Через три дня мы с Фариком летели в Барселону, на два концерта. Он был очень печален.
– Фарик, что с тобой?
– Да так… Знаешь, я тут много музыки слушал и пришел к выводу, что я никудышный дирижер…
– Как интересно!
– Понимаешь, успех у публики и даже у критиков – это чепуха, главное, как ты сам себя оцениваешь. Я вот послушал записи Фуртвенглера… Вот это был дирижер! Знаешь, он как-то слушал в «Ла Скала» «Фиделио», а дирижировал Караян, можешь себе представить? Так Фуртвенглер сказал о нем: «Я недавно летел на самолете и видел в окно поля цветов. Красиво, но запаха-то нет». Вот и мне кажется, что у меня нет этого запаха…
– Фарик, мы же не знаем, что говорил, допустим, Тосканини о том же Фуртвенглере…
– Ты чудо, Женька, – вдруг улыбнулся он. – Тосканини однажды услышал по радио, как Фуртвенглер дирижирует «Тристаном» и схватился за голову: «Он играет на семь минут медленнее, чем надо! Он с ума сошел!»

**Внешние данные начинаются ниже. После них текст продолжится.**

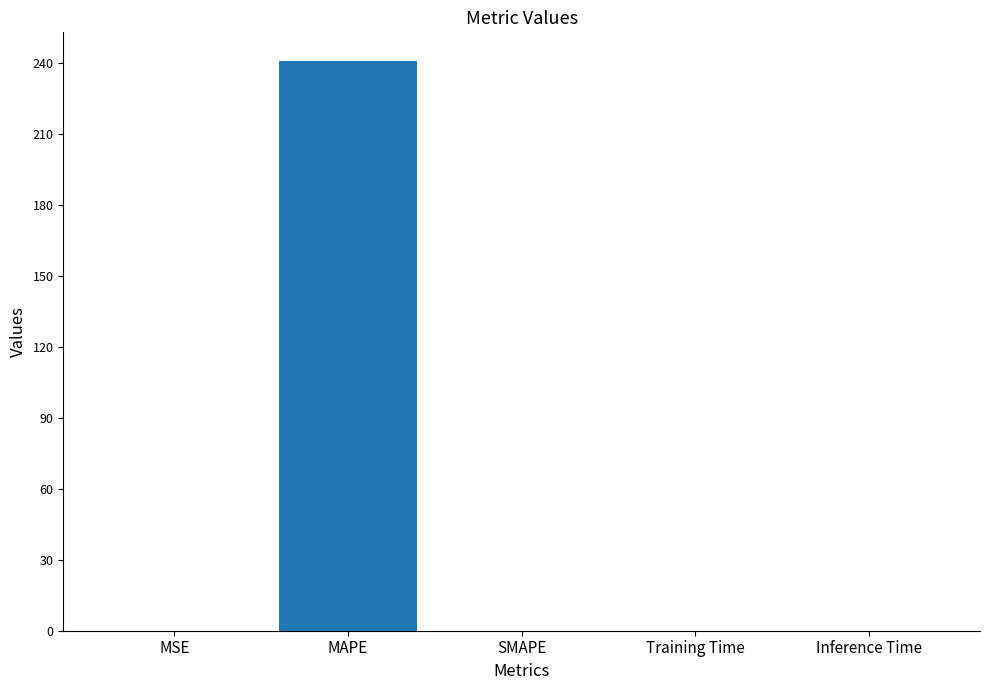

What is the difference between the values at MAPE and SMAPE?

240.7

– Да-да, я знаю, а Фуртвенглер на это заявил, мол, передайте Тосканини, что я немец, а немцы даже ходят медленнее итальянцев! Так что успокойся, Фарик…
– Жень, скажи, а это правда?
– Что?
– Что ты согласилась выйти за Мирона?
– Так! Он тебе проболтался?
– Ну да. Он подвыпил на радостях и под большим секретом мне признался…
– А ты зачем проболтался?
– Я понимаю, Женечка, ты это сгоряча, от обиды на своего Костю… Но только ничего у вас с Мироном не выйдет. Вы с ним овощи с разных грядок. Я от всей души желаю счастья и тебе и ему, но…

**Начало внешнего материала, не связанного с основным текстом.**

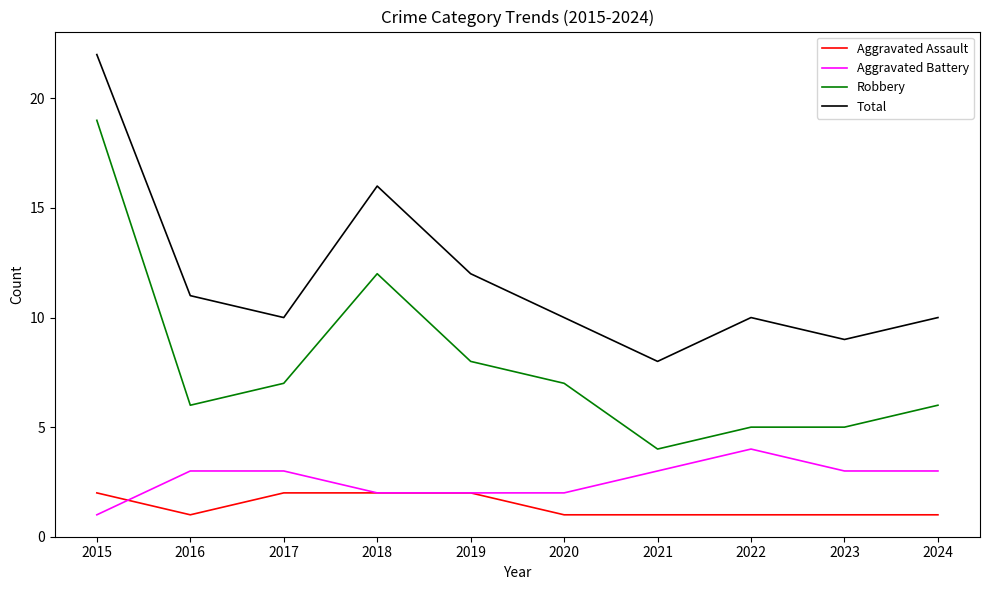

What are all the series names shown in the legend?

Aggravated Assault, Aggravated Battery, Robbery, Total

– А разве так важно быть с одной грядки?
– Да. С годами это начинаешь понимать. Конечно, бывают исключения…
– Мирон – чудесный человек!
– Согласен. И прекрасный друг… И вообще… Но, поверь, выйдя за него, ты будешь несчастной, ты ведь не любишь его. И еще потеряешь надежного друга. Знаешь, твой Костя не виноват в том, что когда-то сошелся с такой скверной бабой.

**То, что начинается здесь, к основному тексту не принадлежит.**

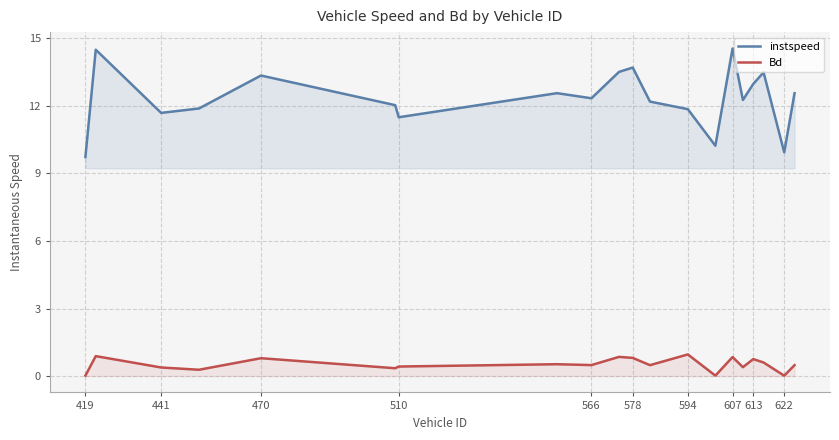

Rank the series by their maximum value, from highest to lowest.

instspeed, Bd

– Это я понимаю, я даже могу согласиться с тем, что она все наврала по поводу их недавней встречи. Я знаешь чего не могу пережить?
– Что это именно она?
– Да, и не только…
– А что еще?
– Что она называла его Тигром. Меня тошнит.
– Женечка, это чепуха, – улыбнулся Фархад. – Знаешь, если бы вся эта заваруха случилась лет эдак через восемь-десять и ты собралась бы за Мирона, я бы молчал… А сейчас этот брак – нонсенс. Если ты выйдешь за него, будешь несчастной, и он, кстати, тоже, а вы оба мои самые близкие люди, и я не хочу видеть вас несчастными. Помнишь, как у Пастернака? «Нас мало, нас, может быть, трое…»
– Фарик, а эта твоя футбольная жена, она что-нибудь в жизни читала?
Он рассмеялся.
– Только кулинарные книги.
– Вы с ней тоже были с разных грядок!
– И чем это закончилось?
– Но ведь ты любил ее?
– Я не знаю. Это было наваждение… Я увидел ее впервые в Марбелье, на пляже. Она была поистине совершенна, я глаз не мог оторвать. Но она была с компанией, и я даже подойти к ней не осмелился. А однажды я поехал верхом…
– Ты ездишь верхом?
– Да, и очень люблю, но почти никогда времени нет… Так вот, я поехал верхом и вдруг увидел ее. Она одна прогуливалась в парке. Я опять ослеп… А она сказала: «Ну надо же, живой принц…» Вот так и завертелось.
– Тебе ее не хватает?
– Нет. Все кончилось. Я прозрел, и мне стало стыдно. А впрочем, это уже прошлое, вот видишь, я уже смог спокойно рассказать тебе о ней. И мне даже стало легче. Знаешь, вероятно, самый умный поступок в моей жизни – это работа с тобой. Говорят, не надо работать с друзьями, это чепуха! Хотя… Если бы не ты, наша работа с Мироном могла бы закончиться плачевно, – засмеялся он. – Вот поэтому я и хотел бы сохранить наш тройственный союз. А кстати, твой Костя не возражал бы?..
– Нет. Он говорил, что это даже хорошо, если мы будем расставаться… Но, знаешь, я не могу о нем думать.
– Но это пока?
– Кто знает…
– Жень, ты только не говори Мирону об этом разговоре.